*** DATA FOR REVIEW Section Begins ***

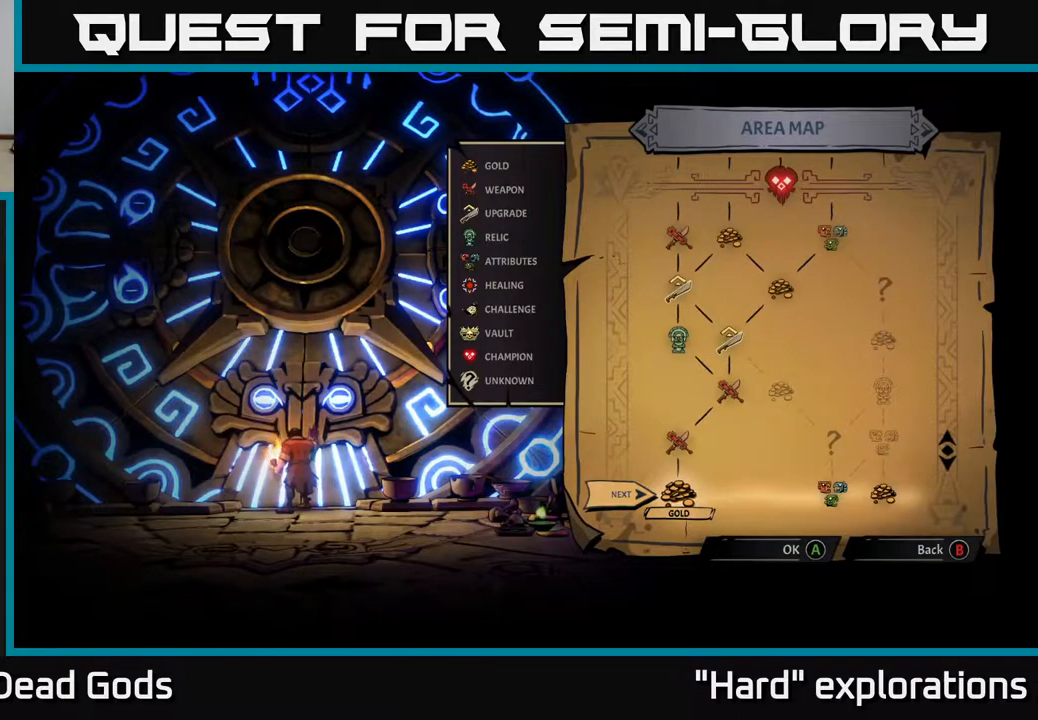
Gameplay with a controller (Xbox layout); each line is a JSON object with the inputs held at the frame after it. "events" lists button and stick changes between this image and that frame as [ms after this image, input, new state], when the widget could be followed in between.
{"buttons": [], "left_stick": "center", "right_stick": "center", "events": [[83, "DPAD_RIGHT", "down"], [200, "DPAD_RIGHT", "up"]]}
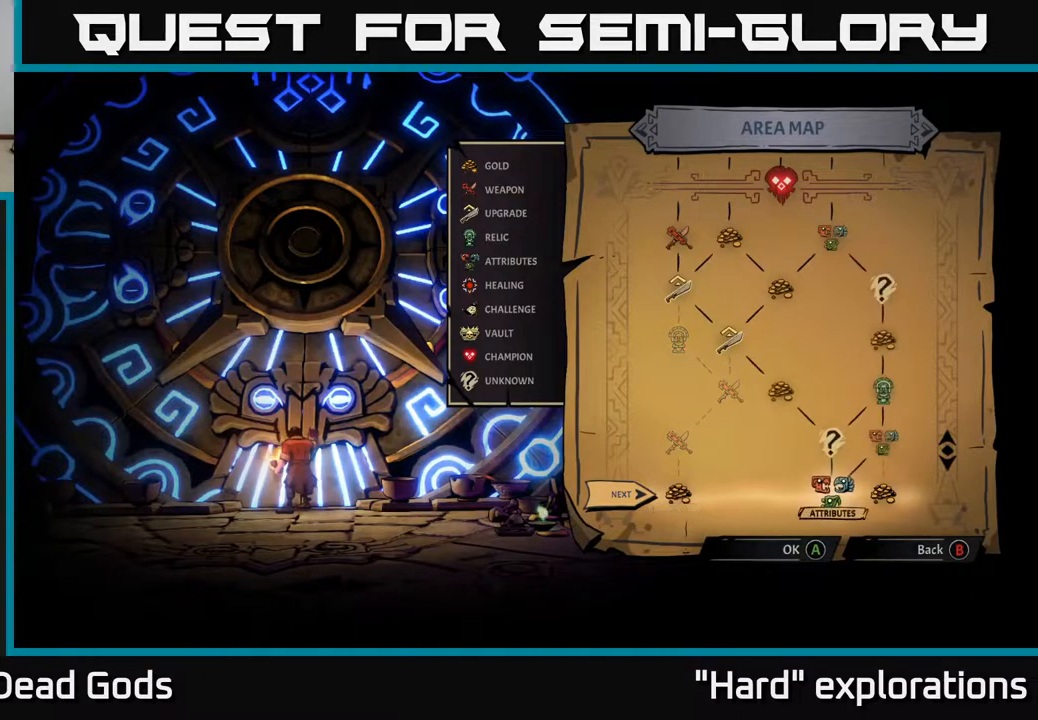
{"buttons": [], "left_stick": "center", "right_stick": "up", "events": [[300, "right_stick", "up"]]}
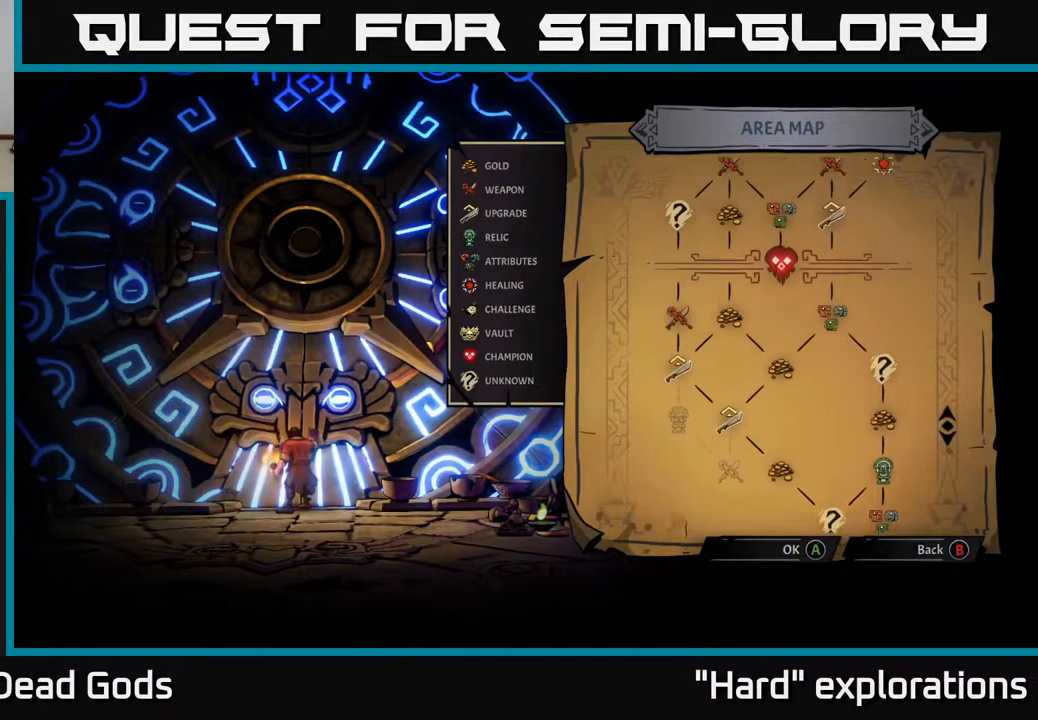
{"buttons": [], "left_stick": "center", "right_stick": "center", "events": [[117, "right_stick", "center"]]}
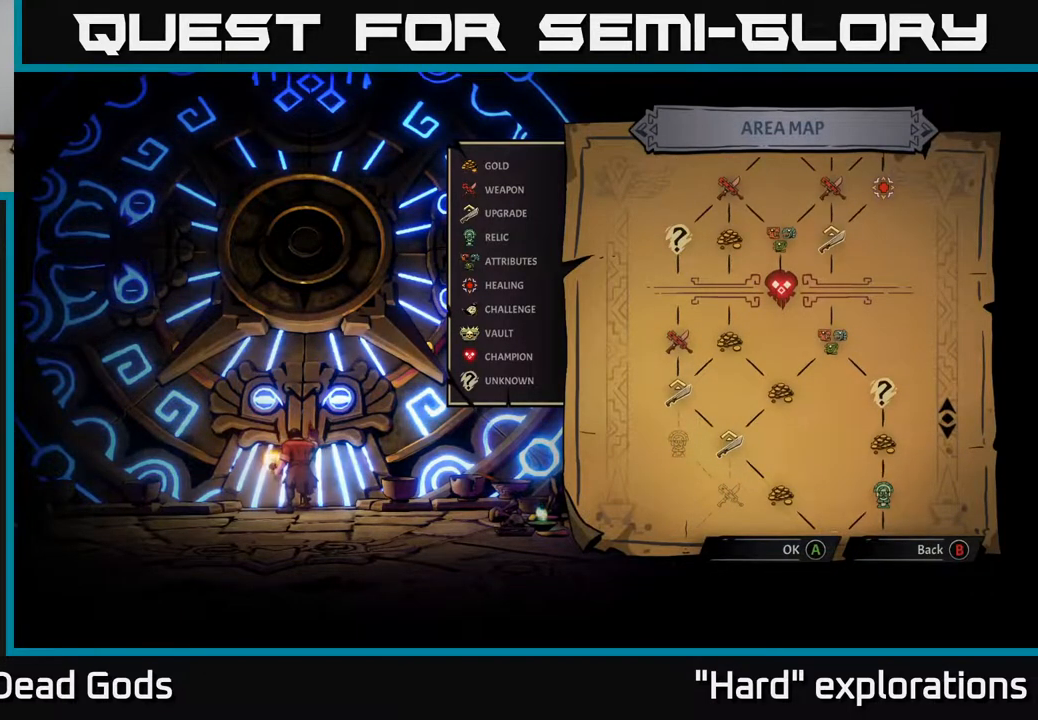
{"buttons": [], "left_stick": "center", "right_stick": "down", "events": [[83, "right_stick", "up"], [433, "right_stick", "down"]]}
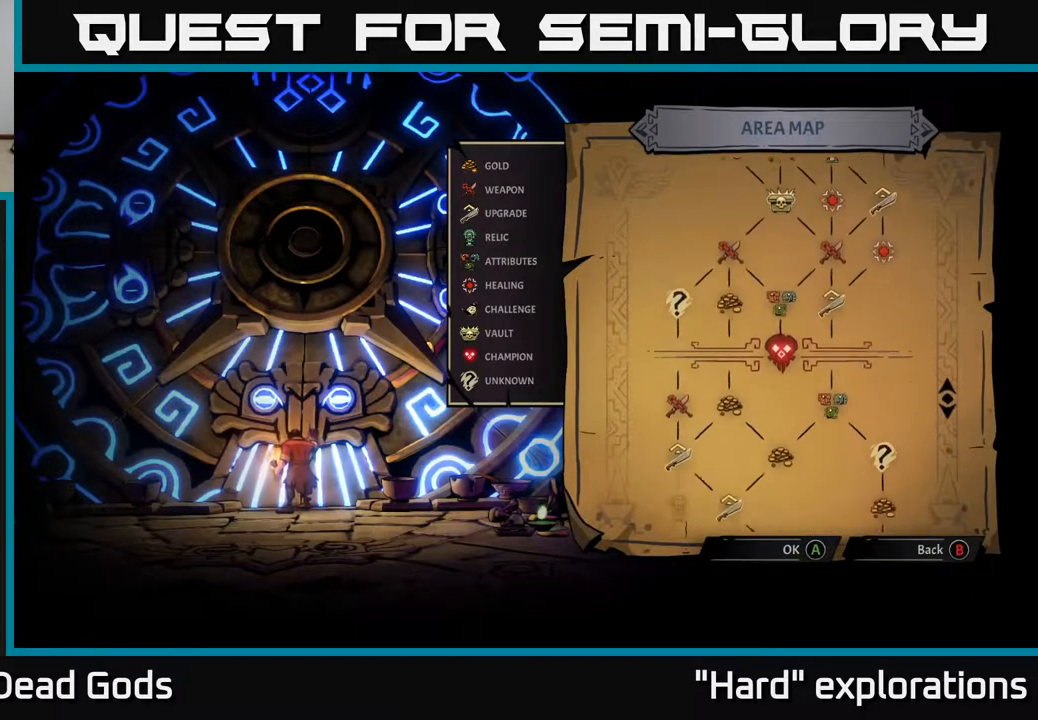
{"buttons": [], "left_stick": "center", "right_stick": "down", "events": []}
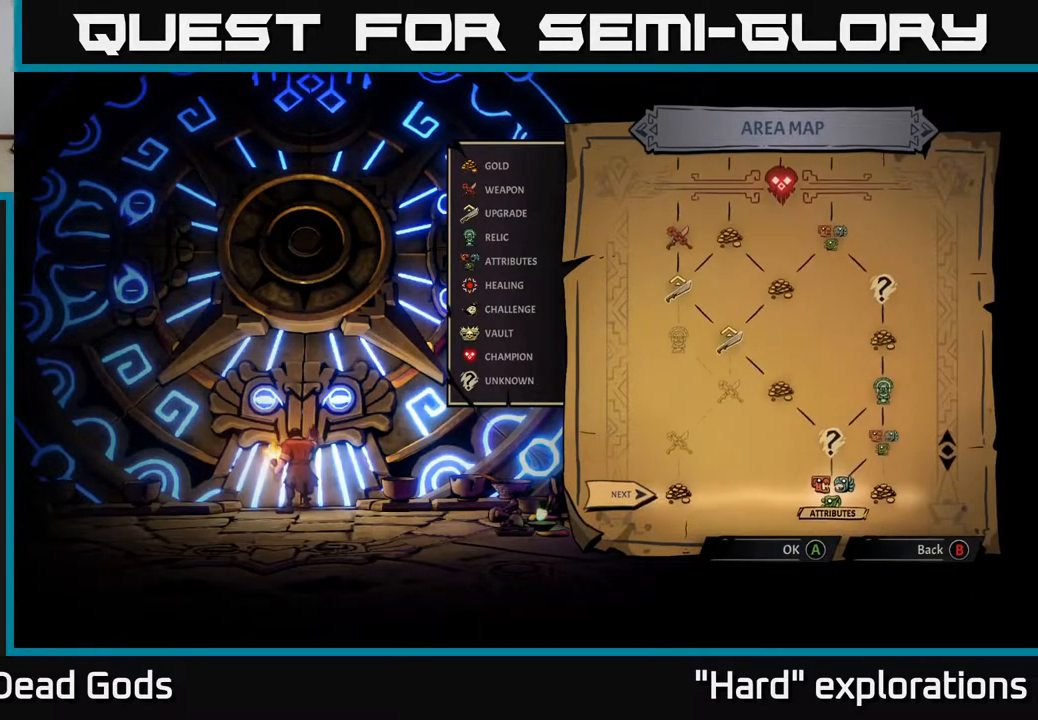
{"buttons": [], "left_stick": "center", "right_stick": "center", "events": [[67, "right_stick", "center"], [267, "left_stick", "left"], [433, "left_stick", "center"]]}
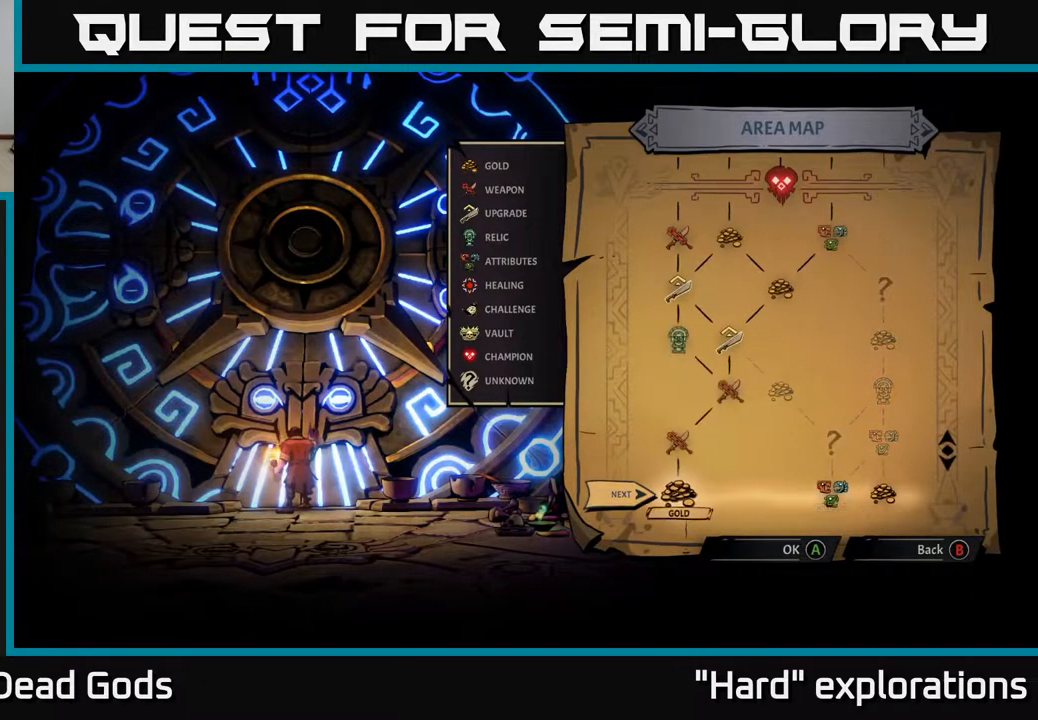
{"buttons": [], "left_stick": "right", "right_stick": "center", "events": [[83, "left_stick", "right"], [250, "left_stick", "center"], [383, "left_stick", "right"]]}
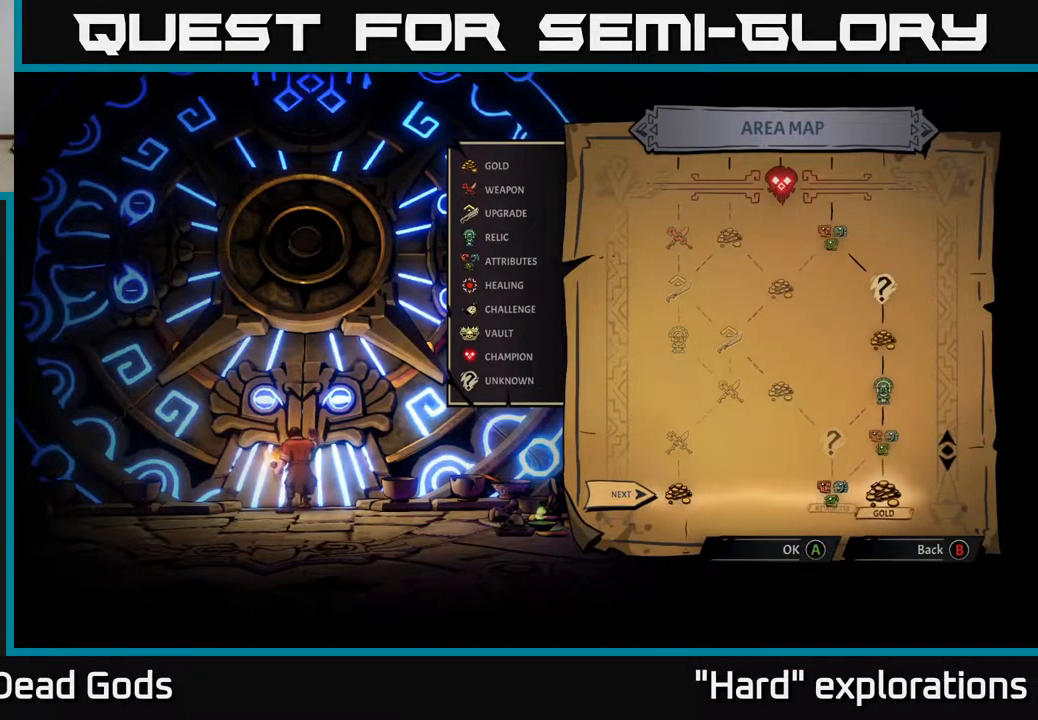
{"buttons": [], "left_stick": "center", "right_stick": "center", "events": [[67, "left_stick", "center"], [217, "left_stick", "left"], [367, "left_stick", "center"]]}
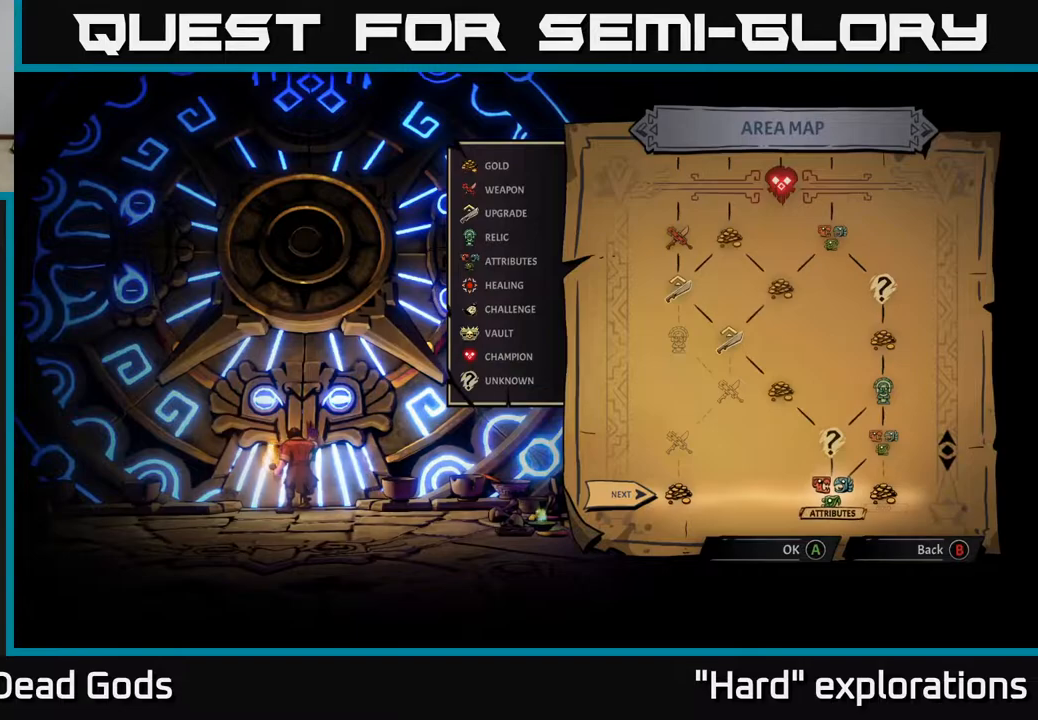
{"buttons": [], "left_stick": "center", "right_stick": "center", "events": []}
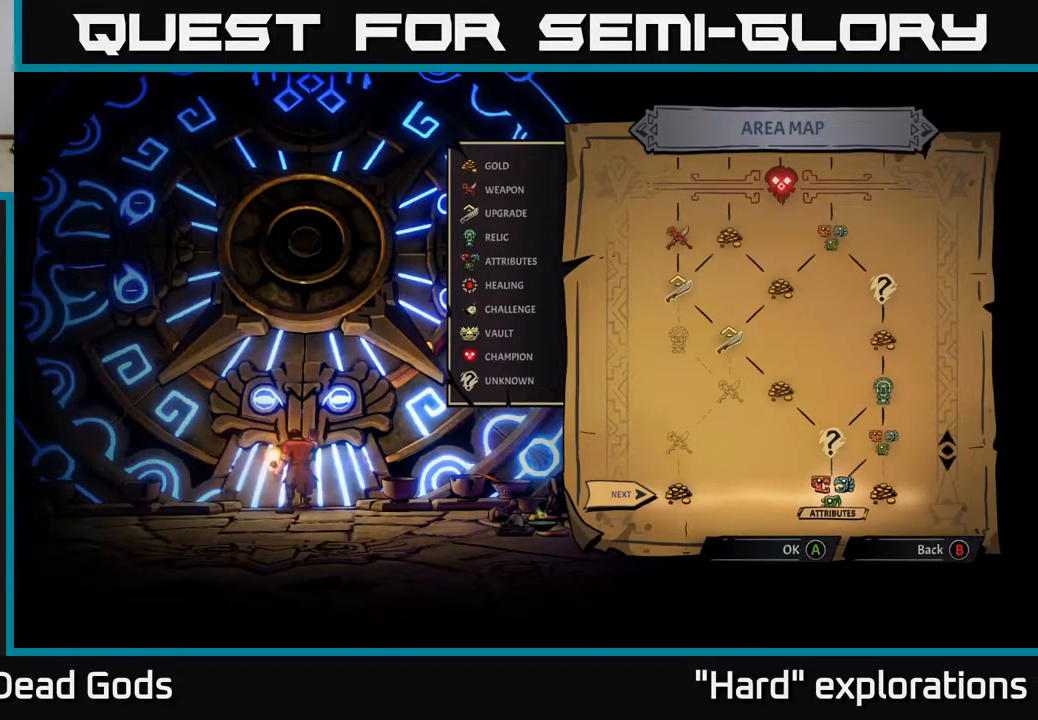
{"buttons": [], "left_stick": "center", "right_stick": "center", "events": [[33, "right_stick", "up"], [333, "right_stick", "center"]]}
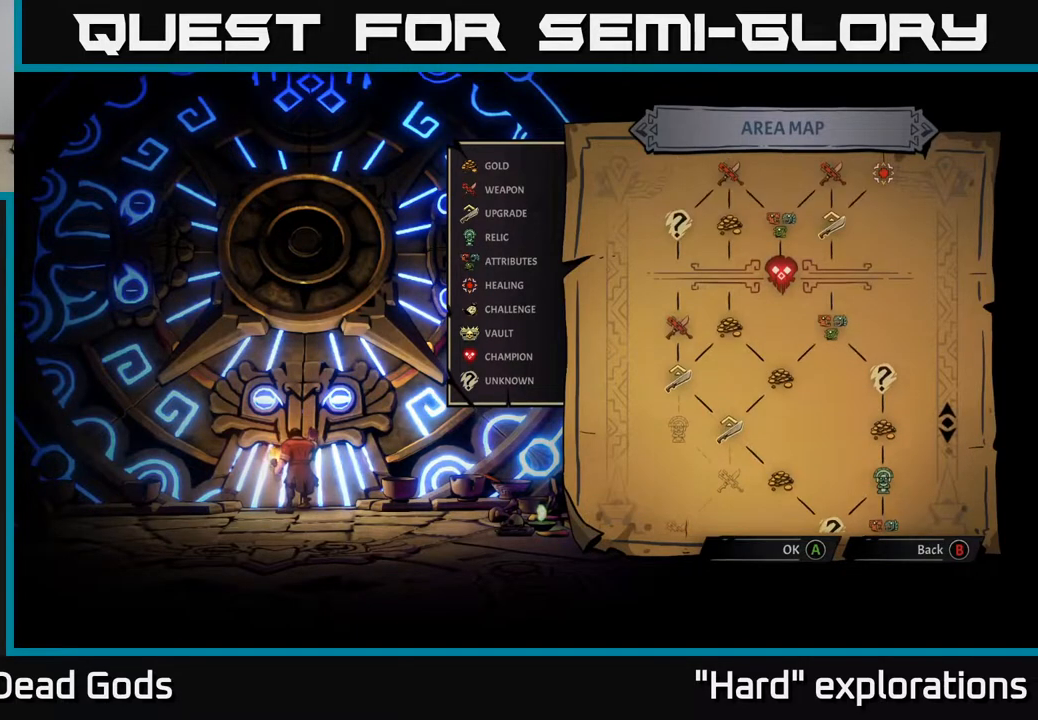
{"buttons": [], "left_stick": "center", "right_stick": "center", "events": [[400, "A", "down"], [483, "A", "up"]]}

*** DATA FOR REVIEW Section Ends ***

Filter the listing for the word "down" and copy each line that has it.

EXERCISE ANSWER —
{"buttons": [], "left_stick": "center", "right_stick": "center", "events": [[83, "DPAD_RIGHT", "down"], [200, "DPAD_RIGHT", "up"]]}
{"buttons": [], "left_stick": "center", "right_stick": "down", "events": [[83, "right_stick", "up"], [433, "right_stick", "down"]]}
{"buttons": [], "left_stick": "center", "right_stick": "down", "events": []}
{"buttons": [], "left_stick": "center", "right_stick": "center", "events": [[400, "A", "down"], [483, "A", "up"]]}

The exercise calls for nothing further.